Your objective: Up to and including the line bearing "We’ve worked with some clients f", output every line of the entries exactly as written, starting from the first; pictures stay out.

»»

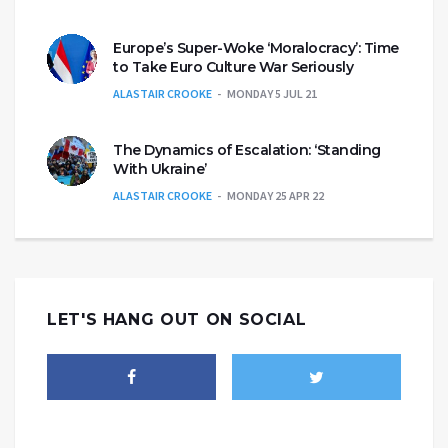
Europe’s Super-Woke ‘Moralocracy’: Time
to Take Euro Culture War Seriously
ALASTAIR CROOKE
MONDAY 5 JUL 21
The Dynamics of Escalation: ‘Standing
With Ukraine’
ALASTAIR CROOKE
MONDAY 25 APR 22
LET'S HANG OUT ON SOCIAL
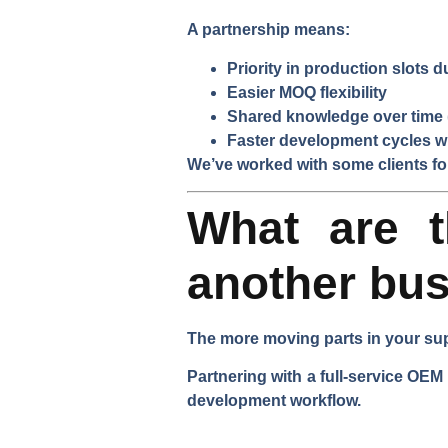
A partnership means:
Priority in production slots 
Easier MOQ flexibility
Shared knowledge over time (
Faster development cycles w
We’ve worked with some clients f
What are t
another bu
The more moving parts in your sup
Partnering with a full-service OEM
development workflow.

««

The answer:
Europe’s Super-Woke ‘Moralocracy’: Time
to Take Euro Culture War Seriously
ALASTAIR CROOKE
MONDAY 5 JUL 21
The Dynamics of Escalation: ‘Standing
With Ukraine’
ALASTAIR CROOKE
MONDAY 25 APR 22
LET'S HANG OUT ON SOCIAL
A partnership means:
Priority in production slots 
Easier MOQ flexibility
Shared knowledge over time (
Faster development cycles w
We’ve worked with some clients f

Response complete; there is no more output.